To calculate the angular acceleration of the blade, we need to use the formula:
Angular acceleration (α) = (Final angular velocity (ωf) - Initial angular velocity (ωi)) / Time (t)
Given:
Initial angular velocity (ωi) = 3600 rpm
Final angular velocity (ωf) = 3450 rpm
Time (t) = 2 sec
First, we need to convert the angular velocities from rpm (revolutions per minute) to radians per second. Since 1 revolution is equal to 2π radians, we can convert rpm to rad/s using the following conversion factor:
1 rpm = (2π radians) / 60 seconds
So, we have:
Initial angular velocity (ωi) = (3600 rpm) * ((2π radians) / 60 seconds)

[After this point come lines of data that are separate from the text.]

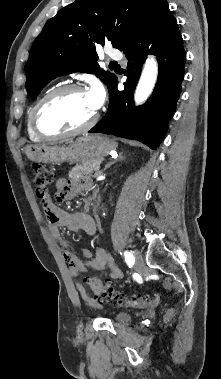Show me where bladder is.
Segmentation results:
<instances>
[{"label": "bladder", "instance_id": "31cf9c89", "mask_svg": "<svg viewBox=\"0 0 221 379\" xmlns=\"http://www.w3.org/2000/svg\"><path fill=\"white\" fill-rule=\"evenodd\" d=\"M113 319L118 323H128L131 320V315L127 312L120 311L114 315Z\"/></svg>", "mask_w": 221, "mask_h": 379}]
</instances>
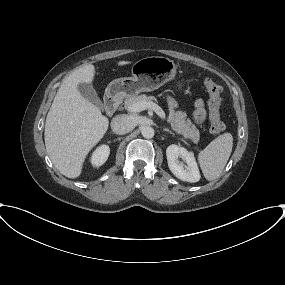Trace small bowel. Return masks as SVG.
I'll list each match as a JSON object with an SVG mask.
<instances>
[{"label":"small bowel","mask_w":285,"mask_h":285,"mask_svg":"<svg viewBox=\"0 0 285 285\" xmlns=\"http://www.w3.org/2000/svg\"><path fill=\"white\" fill-rule=\"evenodd\" d=\"M168 104L171 108L176 107V102L173 98L168 97ZM205 109L204 102L201 99L196 100L195 102V112H194V120L196 123L200 124L205 120Z\"/></svg>","instance_id":"c3829d8e"}]
</instances>
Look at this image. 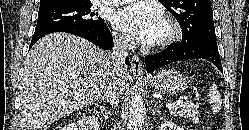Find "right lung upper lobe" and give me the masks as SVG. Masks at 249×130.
<instances>
[{
	"mask_svg": "<svg viewBox=\"0 0 249 130\" xmlns=\"http://www.w3.org/2000/svg\"><path fill=\"white\" fill-rule=\"evenodd\" d=\"M77 0H40V7L65 4Z\"/></svg>",
	"mask_w": 249,
	"mask_h": 130,
	"instance_id": "obj_1",
	"label": "right lung upper lobe"
}]
</instances>
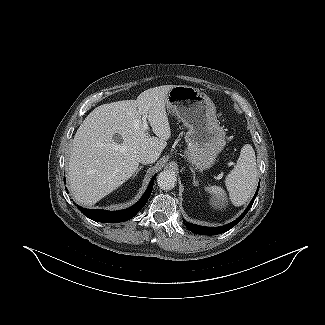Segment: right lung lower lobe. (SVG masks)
<instances>
[{
    "mask_svg": "<svg viewBox=\"0 0 325 325\" xmlns=\"http://www.w3.org/2000/svg\"><path fill=\"white\" fill-rule=\"evenodd\" d=\"M157 175H154V177L152 178L146 192L144 193V195L141 197V199L134 204L133 206L124 209V210H120V211H106V210H90V209H86L83 207H78V209L88 218L97 221V222H106V223H117V222H123V221H127L131 218H133L134 216L137 215V213L139 212V210L146 204V202L148 201L151 192H152V188H153V184H154V180L156 178ZM64 182H65V177H64Z\"/></svg>",
    "mask_w": 325,
    "mask_h": 325,
    "instance_id": "98d812e1",
    "label": "right lung lower lobe"
}]
</instances>
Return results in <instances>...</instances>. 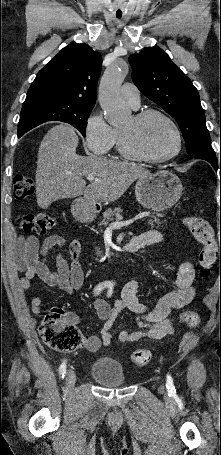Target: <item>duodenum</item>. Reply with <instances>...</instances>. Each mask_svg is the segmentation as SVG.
<instances>
[{"label":"duodenum","instance_id":"duodenum-1","mask_svg":"<svg viewBox=\"0 0 221 455\" xmlns=\"http://www.w3.org/2000/svg\"><path fill=\"white\" fill-rule=\"evenodd\" d=\"M97 210L98 209H96L95 207H92V208H90L89 211L92 213H95ZM75 212H76V216L78 219L85 220L87 218V213H86V210L84 209L83 205L77 206L75 208ZM143 246H144V244L137 237H134L124 246V249L127 252H134V251L141 249Z\"/></svg>","mask_w":221,"mask_h":455}]
</instances>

Final angular velocity (ωf) = (3450 rpm) * ((2π radians) / 60 seconds)
Plugging in the values:
Initial angular velocity (ωi) = (3600 rpm) * ((2π radians) / 60 seconds) ≈ 376.99 rad/s
Final angular velocity (ωf) = (3450 rpm) * ((2π radians) / 60 seconds) ≈ 360.87 rad/s
Now we can calculate the angular acceleration:
Angular acceleration (α) = (360.87 rad/s - 376.99 rad/s) / 2 seconds
≈ -8.06 rad/s^2
Therefore, the angular acceleration of the blade is approximately -8.06 rad/s^2. The negative sign indicates a deceleration or a decrease in angular velocity.